Work required>
Could you write out the records below exactly as they appear, leaving out any pictures?

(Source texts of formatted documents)
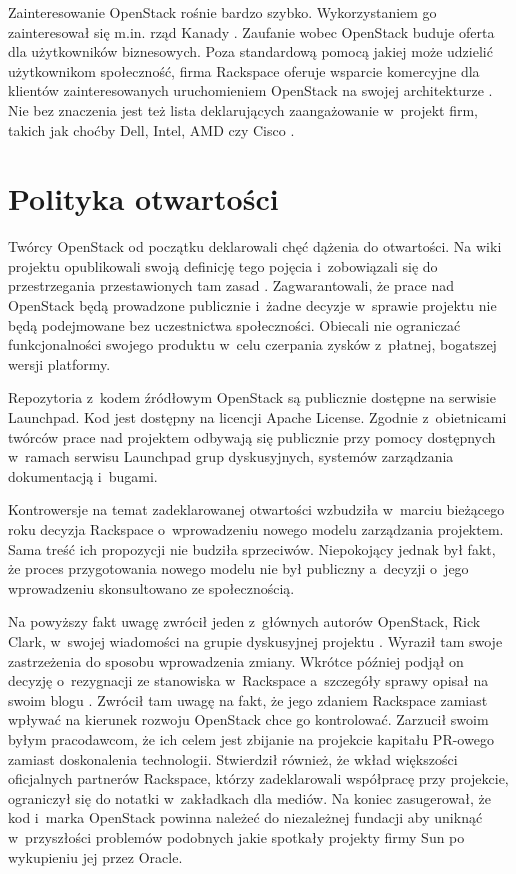 \documentclass[a4paper,12pt]{article}
\begin{document}
	Zainteresowanie OpenStack rośnie bardzo szybko. Wykorzystaniem go
	zainteresował się m.in. rząd Kanady \cite{computerworld_bort}. Zaufanie
	wobec OpenStack buduje oferta dla użytkowników biznesowych. Poza
	standardową pomocą jakiej może udzielić użytkownikom społeczność, firma
	Rackspace oferuje wsparcie komercyjne dla klientów zainteresowanych
	uruchomieniem OpenStack na swojej architekturze
	\cite{openstack_goes_commercial}. Nie bez znaczenia jest też lista
	deklarujących zaangażowanie w~projekt firm, takich jak choćby Dell, Intel,
	AMD czy Cisco \cite{openstack}.

	\section{Polityka otwartości}

	Twórcy OpenStack od początku deklarowali chęć dążenia do otwartości. Na wiki
	projektu opublikowali swoją definicję tego pojęcia i~zobowiązali się do
	przestrzegania przestawionych tam zasad \cite{openness}. Zagwarantowali, że
	prace nad OpenStack będą prowadzone publicznie i~żadne decyzje w~sprawie
	projektu nie będą podejmowane bez uczestnictwa społeczności. Obiecali
	nie ograniczać funkcjonalności swojego produktu w~celu czerpania zysków
	z~płatnej, bogatszej wersji platformy.

	Repozytoria z~kodem źródłowym OpenStack są publicznie dostępne na serwisie
	Launchpad. Kod jest dostępny na licencji Apache License. Zgodnie
	z~obietnicami twórców prace nad projektem odbywają się publicznie przy
	pomocy dostępnych w~ramach serwisu Launchpad grup dyskusyjnych, systemów
	zarządzania dokumentacją i~bugami.

	Kontrowersje na temat zadeklarowanej otwartości wzbudziła w~marciu bieżącego
	roku decyzja Rackspace o~wprowadzeniu nowego modelu zarządzania projektem.
	Sama treść ich propozycji nie budziła sprzeciwów. Niepokojący jednak był
	fakt, że proces przygotowania nowego modelu nie był publiczny a~decyzji
	o~jego wprowadzeniu skonsultowano ze społecznością.

	Na powyższy fakt uwagę zwrócił jeden z~głównych autorów OpenStack, Rick
	Clark, w~swojej wiadomości na grupie dyskusyjnej projektu
	\cite{clark_list_msg}. Wyraził tam swoje zastrzeżenia do sposobu
	wprowadzenia zmiany. Wkrótce później podjął on decyzję o~rezygnacji ze
	stanowiska w~Rackspace a~szczegóły sprawy opisał na swoim blogu
	\cite{why_i_left_rackspace}. Zwrócił tam uwagę na fakt, że jego zdaniem
	Rackspace zamiast wpływać na kierunek rozwoju OpenStack chce go kontrolować.
	Zarzucił swoim byłym pracodawcom, że ich celem jest zbijanie na projekcie
	kapitału PR-owego zamiast doskonalenia technologii. Stwierdził również, że
	wkład większości oficjalnych partnerów Rackspace, którzy zadeklarowali
	współpracę przy projekcie, ograniczył się do notatki w~zakładkach dla
	mediów. Na koniec zasugerował, że kod i~marka OpenStack powinna należeć do
	niezależnej fundacji aby uniknąć w~przyszłości problemów podobnych jakie
	spotkały projekty firmy Sun po wykupieniu jej przez Oracle.
\end{document}
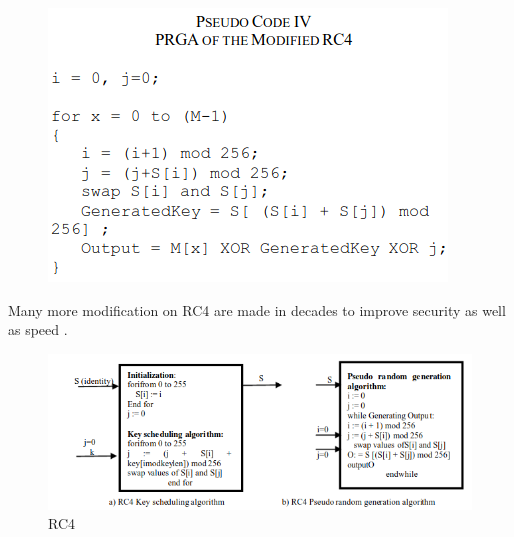 \documentclass[conference]{IEEEtran}
\begin{document}
\begin{figure}[H]
    \centering
    \includegraphics[width=\linewidth]{code4}
\end{figure}
Many more modification on RC4 are made in decades to improve security as well as speed . \newline
\begin{figure}
    \centering
    \includegraphics[width=\linewidth]{RC4}
    \caption{RC4}
    \label{fig:my_label}
\end{figure}
\end{document}
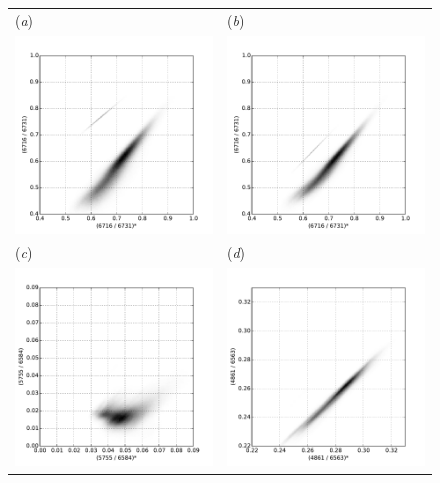 \documentclass[preprint]{aastex}
\begin{document}
\begin{figure}
  \centering
  \begin{tabular}{ll}
    (\textit{a}) & (\textit{b}) \\
    \includegraphics[width=0.45\linewidth]{contam-correct-FQ672N-FQ674N-F673N}
    &
    \includegraphics[width=0.45\linewidth]{contam-correct-FQ672N-FQ674N-F547M} \\
    (\textit{c}) & (\textit{d}) \\
    \includegraphics[width=0.45\linewidth]{contam-correct-FQ575N-F658N-F547M}
    &
    \includegraphics[width=0.45\linewidth]{contam-correct-F487N-F656N-F547M}

\end{tabular}
\end{figure}
\end{document}
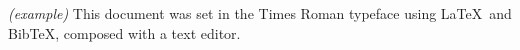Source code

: \textit{(example)} This document was set in the Times Roman typeface using \LaTeX\ and Bib\TeX , composed with a text editor. 

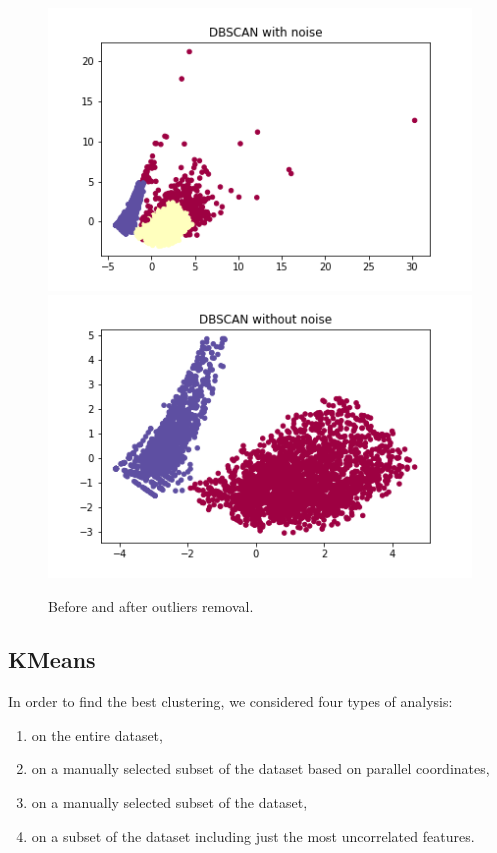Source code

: \documentclass[12pt]{article}
\begin{document}
\begin{figure}[!h]
\centering
  \includegraphics[scale=0.4]{images/figure_DBSCAN_outlier_removal_1.png}
\endminipage\hfill
{}
\centering
  \includegraphics[scale=0.4]{images/figure_DBSCAN_outlier_removal_2.png}
\endminipage\hfill
\caption{Before and after outliers removal.}
\label{fig:outliersremoval}
\end{figure}

\subsection{KMeans}
In order to find the best clustering, we considered four types of analysis:
\begin{enumerate}
    \item on the entire dataset,
    \item on a manually selected subset of the dataset based on parallel coordinates,
    \item on a manually selected subset of the dataset,
    \item on a subset of the dataset including just the most uncorrelated features.
\end{enumerate}
\end{document}

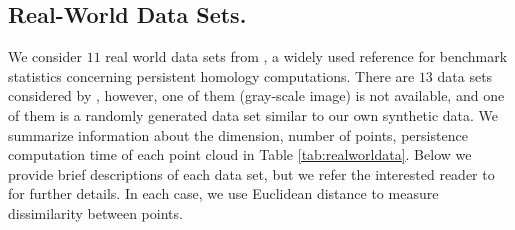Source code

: \newcommand{\sample}{\mathbf{S}}


\subsection{Real-World Data Sets.} \label{sec: realworlddata}
We consider $11$ real world data sets from \cite{roadmap2017}, a widely used reference for benchmark statistics concerning persistent homology computations. There are $13$ data sets considered by \cite{roadmap2017}, however, one of them (gray-scale image) is not available, and one of them is a randomly generated data set %
similar to our own synthetic data. We summarize information about the dimension, number of points, persistence computation time of each point cloud in Table \ref{tab:realworldata}. Below we provide brief descriptions of each data set, but we refer the interested reader to \cite{roadmap2017} for further details. In each case, we use Euclidean distance to measure dissimilarity between points.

Response to this exercise>
 \documentclass[a4paper,12pt]{article}
\begin{document}
	Zainteresowanie OpenStack rośnie bardzo szybko. Wykorzystaniem go
	zainteresował się m.in. rząd Kanady \cite{computerworld_bort}. Zaufanie
	wobec OpenStack buduje oferta dla użytkowników biznesowych. Poza
	standardową pomocą jakiej może udzielić użytkownikom społeczność, firma
	Rackspace oferuje wsparcie komercyjne dla klientów zainteresowanych
	uruchomieniem OpenStack na swojej architekturze
	\cite{openstack_goes_commercial}. Nie bez znaczenia jest też lista
	deklarujących zaangażowanie w~projekt firm, takich jak choćby Dell, Intel,
	AMD czy Cisco \cite{openstack}.

	\section{Polityka otwartości}

	Twórcy OpenStack od początku deklarowali chęć dążenia do otwartości. Na wiki
	projektu opublikowali swoją definicję tego pojęcia i~zobowiązali się do
	przestrzegania przestawionych tam zasad \cite{openness}. Zagwarantowali, że
	prace nad OpenStack będą prowadzone publicznie i~żadne decyzje w~sprawie
	projektu nie będą podejmowane bez uczestnictwa społeczności. Obiecali
	nie ograniczać funkcjonalności swojego produktu w~celu czerpania zysków
	z~płatnej, bogatszej wersji platformy.

	Repozytoria z~kodem źródłowym OpenStack są publicznie dostępne na serwisie
	Launchpad. Kod jest dostępny na licencji Apache License. Zgodnie
	z~obietnicami twórców prace nad projektem odbywają się publicznie przy
	pomocy dostępnych w~ramach serwisu Launchpad grup dyskusyjnych, systemów
	zarządzania dokumentacją i~bugami.

	Kontrowersje na temat zadeklarowanej otwartości wzbudziła w~marciu bieżącego
	roku decyzja Rackspace o~wprowadzeniu nowego modelu zarządzania projektem.
	Sama treść ich propozycji nie budziła sprzeciwów. Niepokojący jednak był
	fakt, że proces przygotowania nowego modelu nie był publiczny a~decyzji
	o~jego wprowadzeniu skonsultowano ze społecznością.

	Na powyższy fakt uwagę zwrócił jeden z~głównych autorów OpenStack, Rick
	Clark, w~swojej wiadomości na grupie dyskusyjnej projektu
	\cite{clark_list_msg}. Wyraził tam swoje zastrzeżenia do sposobu
	wprowadzenia zmiany. Wkrótce później podjął on decyzję o~rezygnacji ze
	stanowiska w~Rackspace a~szczegóły sprawy opisał na swoim blogu
	\cite{why_i_left_rackspace}. Zwrócił tam uwagę na fakt, że jego zdaniem
	Rackspace zamiast wpływać na kierunek rozwoju OpenStack chce go kontrolować.
	Zarzucił swoim byłym pracodawcom, że ich celem jest zbijanie na projekcie
	kapitału PR-owego zamiast doskonalenia technologii. Stwierdził również, że
	wkład większości oficjalnych partnerów Rackspace, którzy zadeklarowali
	współpracę przy projekcie, ograniczył się do notatki w~zakładkach dla
	mediów. Na koniec zasugerował, że kod i~marka OpenStack powinna należeć do
	niezależnej fundacji aby uniknąć w~przyszłości problemów podobnych jakie
	spotkały projekty firmy Sun po wykupieniu jej przez Oracle.
\end{document}
 \documentclass[conference]{IEEEtran}
\begin{document}
\begin{figure}[H]
    \centering
    \includegraphics[width=\linewidth]{code4}
\end{figure}
Many more modification on RC4 are made in decades to improve security as well as speed . \newline
\begin{figure}
    \centering
    \includegraphics[width=\linewidth]{RC4}
    \caption{RC4}
    \label{fig:my_label}
\end{figure}
\end{document}
 \documentclass[preprint]{aastex}
\begin{document}
\begin{figure}
  \centering
  \begin{tabular}{ll}
    (\textit{a}) & (\textit{b}) \\
    \includegraphics[width=0.45\linewidth]{contam-correct-FQ672N-FQ674N-F673N}
    &
    \includegraphics[width=0.45\linewidth]{contam-correct-FQ672N-FQ674N-F547M} \\
    (\textit{c}) & (\textit{d}) \\
    \includegraphics[width=0.45\linewidth]{contam-correct-FQ575N-F658N-F547M}
    &
    \includegraphics[width=0.45\linewidth]{contam-correct-F487N-F656N-F547M}

\end{tabular}
\end{figure}
\end{document}
Source code

: \textit{(example)} This document was set in the Times Roman typeface using \LaTeX\ and Bib\TeX , composed with a text editor. 

Source code

: \documentclass[12pt]{article}
\begin{document}
\begin{figure}[!h]
\centering
  \includegraphics[scale=0.4]{images/figure_DBSCAN_outlier_removal_1.png}
\endminipage\hfill
{}
\centering
  \includegraphics[scale=0.4]{images/figure_DBSCAN_outlier_removal_2.png}
\endminipage\hfill
\caption{Before and after outliers removal.}
\label{fig:outliersremoval}
\end{figure}

\subsection{KMeans}
In order to find the best clustering, we considered four types of analysis:
\begin{enumerate}
    \item on the entire dataset,
    \item on a manually selected subset of the dataset based on parallel coordinates,
    \item on a manually selected subset of the dataset,
    \item on a subset of the dataset including just the most uncorrelated features.
\end{enumerate}
\end{document}

Source code

: \newcommand{\sample}{\mathbf{S}}


\subsection{Real-World Data Sets.} \label{sec: realworlddata}
We consider $11$ real world data sets from \cite{roadmap2017}, a widely used reference for benchmark statistics concerning persistent homology computations. There are $13$ data sets considered by \cite{roadmap2017}, however, one of them (gray-scale image) is not available, and one of them is a randomly generated data set %
similar to our own synthetic data. We summarize information about the dimension, number of points, persistence computation time of each point cloud in Table \ref{tab:realworldata}. Below we provide brief descriptions of each data set, but we refer the interested reader to \cite{roadmap2017} for further details. In each case, we use Euclidean distance to measure dissimilarity between points.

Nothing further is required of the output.